RWA seeks clarity on Victoria responsible gambling mechanisms

in the face of mounting pressure to raise the standards of safer gambling in the country, the Australian federal government has taken on the task to reach higher player protection levels by enforcing new regulations.

These regulations are affecting a number of areas of bookmaker operations, including payments and retail betting.

Recently, the Victoria Gambling and Casino Control Commission (VGCCC) issued a statement regarding an increase in incidents where minors have been engaging with gambling. 

As a result, the Commission took immediate action by requesting Tabcorp – the state of Victoria’s exclusive betting licence holder –  to integrate cashless retail betting on 70% of its terminals, making its staff the first line of defence against underage betting.

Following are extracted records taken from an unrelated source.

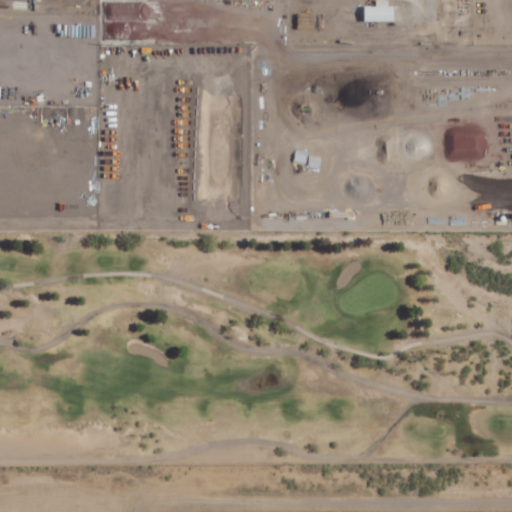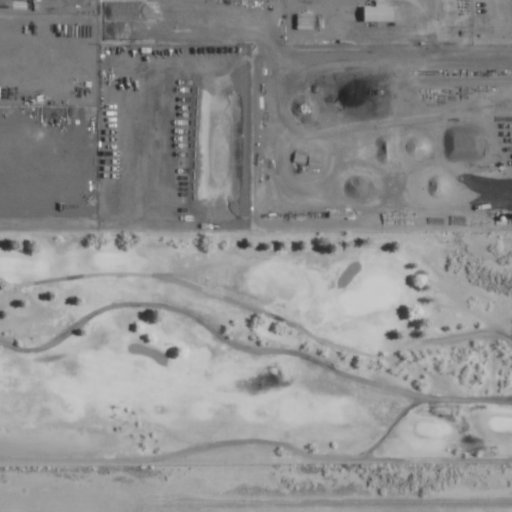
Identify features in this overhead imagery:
building: (380, 13)
park: (256, 345)
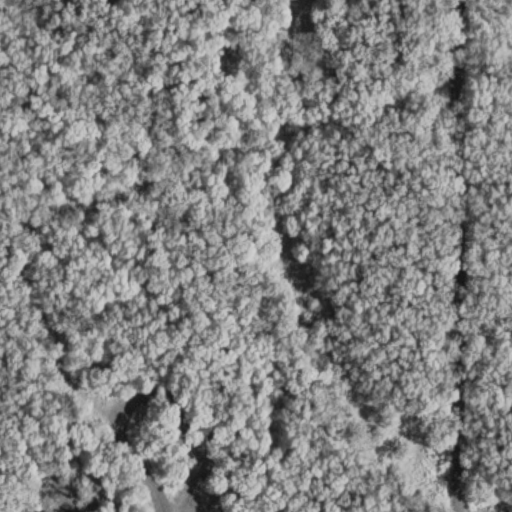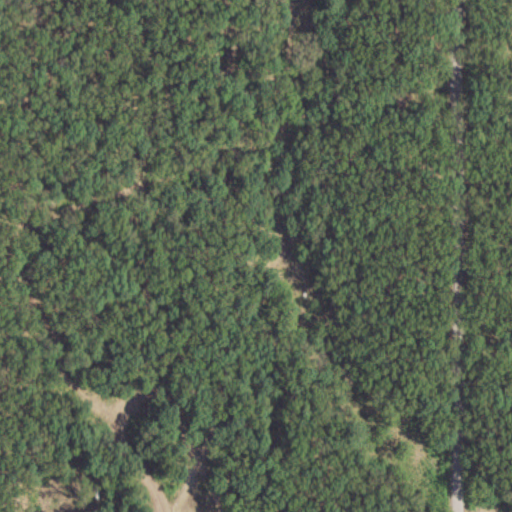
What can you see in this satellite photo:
road: (453, 255)
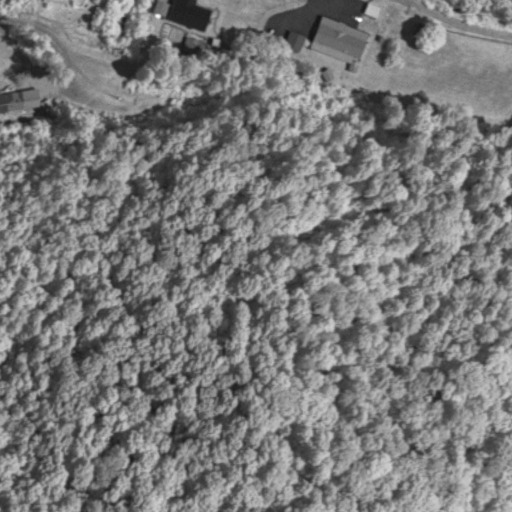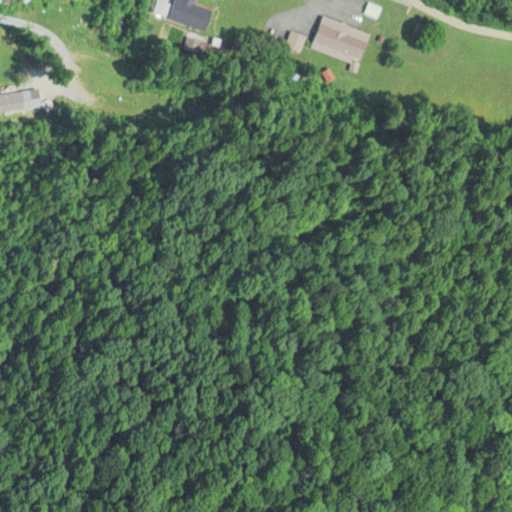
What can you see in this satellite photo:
building: (159, 9)
building: (187, 15)
building: (289, 42)
building: (341, 43)
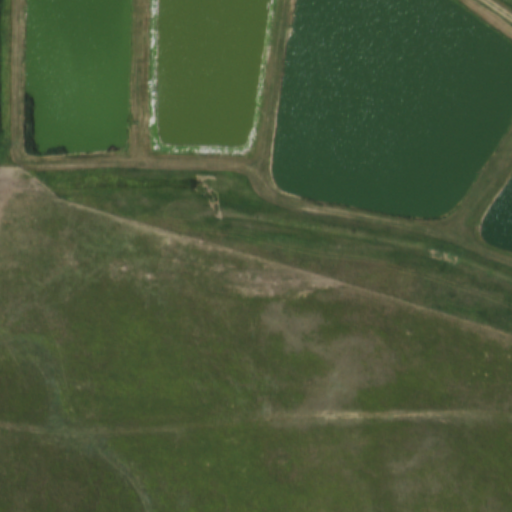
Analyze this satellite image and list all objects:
road: (504, 5)
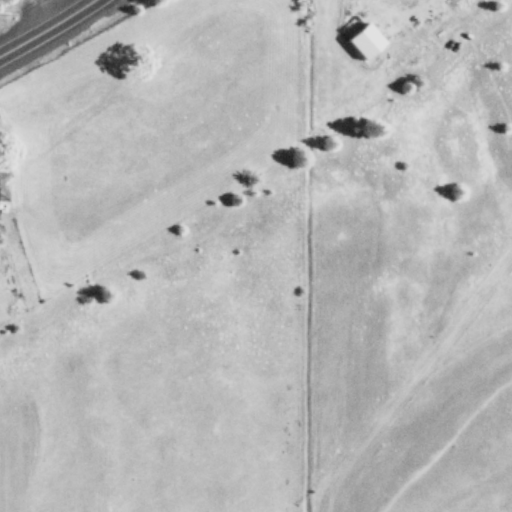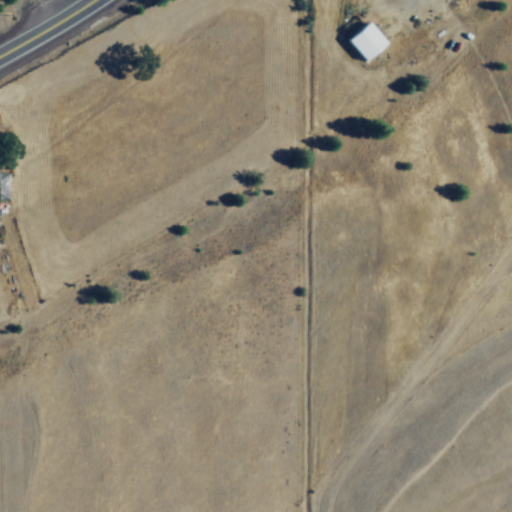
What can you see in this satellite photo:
road: (43, 28)
building: (364, 39)
building: (368, 41)
building: (3, 185)
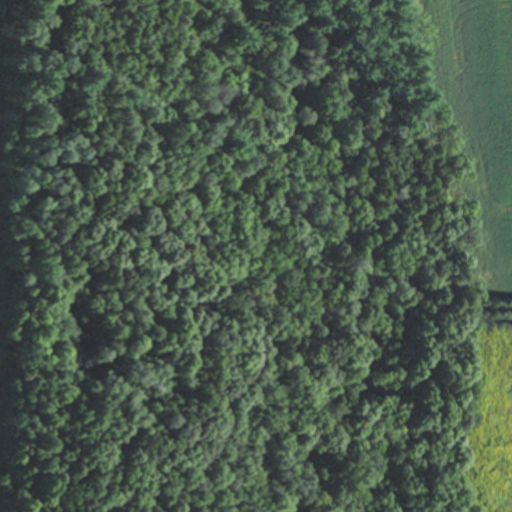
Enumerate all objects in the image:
building: (428, 90)
road: (1, 365)
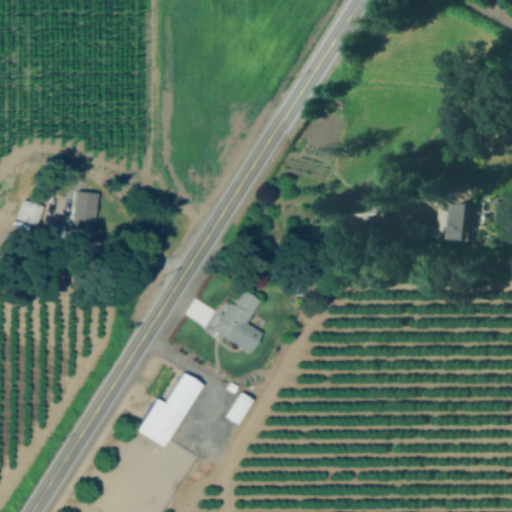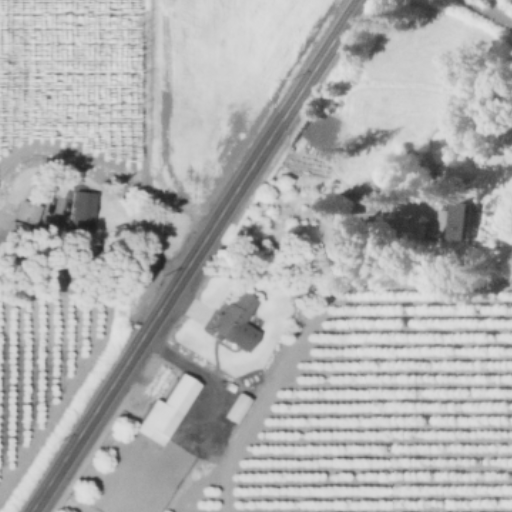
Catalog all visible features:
building: (27, 213)
building: (376, 215)
building: (84, 222)
building: (85, 222)
building: (452, 222)
building: (453, 223)
road: (301, 239)
road: (194, 256)
road: (123, 261)
building: (235, 321)
building: (236, 321)
crop: (47, 354)
road: (203, 373)
building: (235, 409)
building: (235, 409)
building: (165, 411)
building: (166, 412)
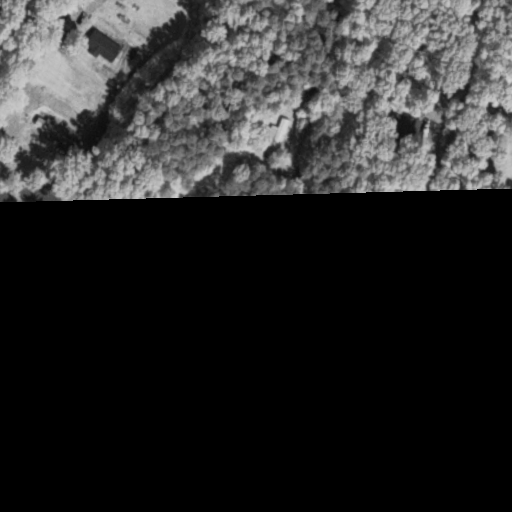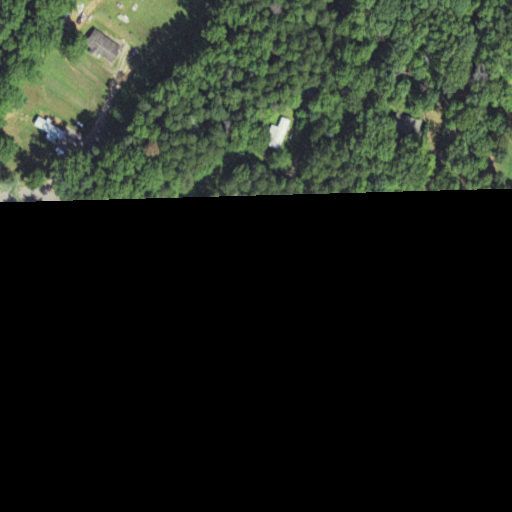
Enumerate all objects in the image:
building: (274, 135)
building: (8, 254)
road: (105, 262)
building: (190, 309)
building: (194, 346)
building: (504, 370)
road: (260, 382)
building: (405, 407)
road: (104, 464)
road: (397, 488)
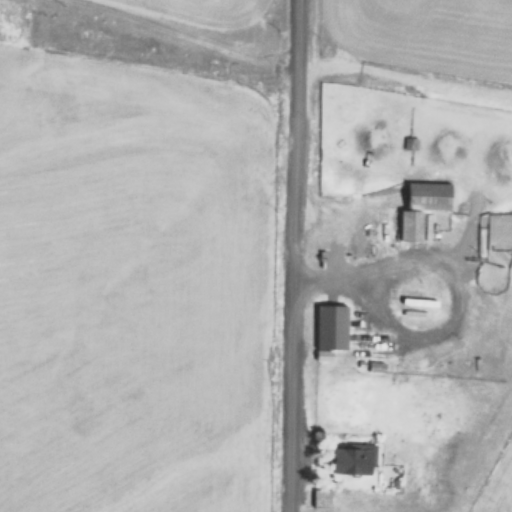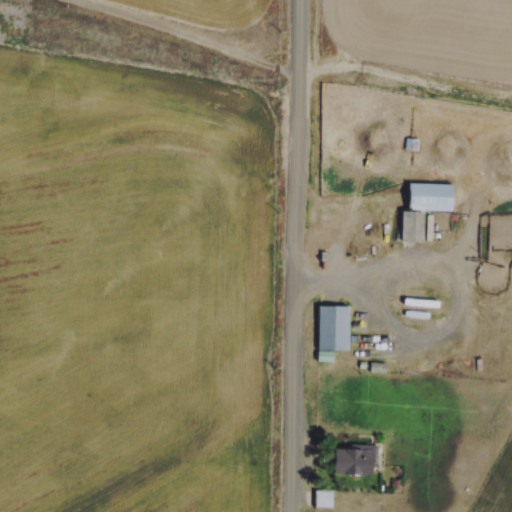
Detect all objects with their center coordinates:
road: (294, 255)
building: (347, 459)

To hear some industry perspective on the new measure, SBC News and Payment Expert jointly reached out to Responsible Wagering Australia (RWA), a trade body representing several high profile Australian licence holders including Sportsbet, bet365, Betfair, Entain, Unibet and Pointsbet.

It is important to note that Tabcorp is not a member of the RWA, but nonetheless the association has emphasised the importance of meeting responsible gambling standards across the whole of the industry. 

And while Tabcorp is not a member of the RWA, the organisation also shares responsibility towards ensuring that safer gambling standards are met throughout the country. 

Kai Cantwell, RWA CEO, commented: “It is absolutely unacceptable that any underage Australian is gambling, which is why online wagering providers verify the age and identity of all customers before they can make a transaction. 

“This is also an important mechanism to mitigate money laundering and terrorism financing risks.

“RWA welcomes sensible regulatory measures that bring other forms of gambling up to the standard that online wagering providers already operate on.”

The cabinet of PM Anthony Albanese is currently in the process of implementing a total of 31 recommendations made by a parliamentary inquiry into gambling. 

A request submitted to the state of Victoria by the Public Accounts and Estimates Committee (PAEC) in December last year has also called for restrictions on TV gambling advertisements as part of a wider report focusing on gambling and liquor regulations in the state.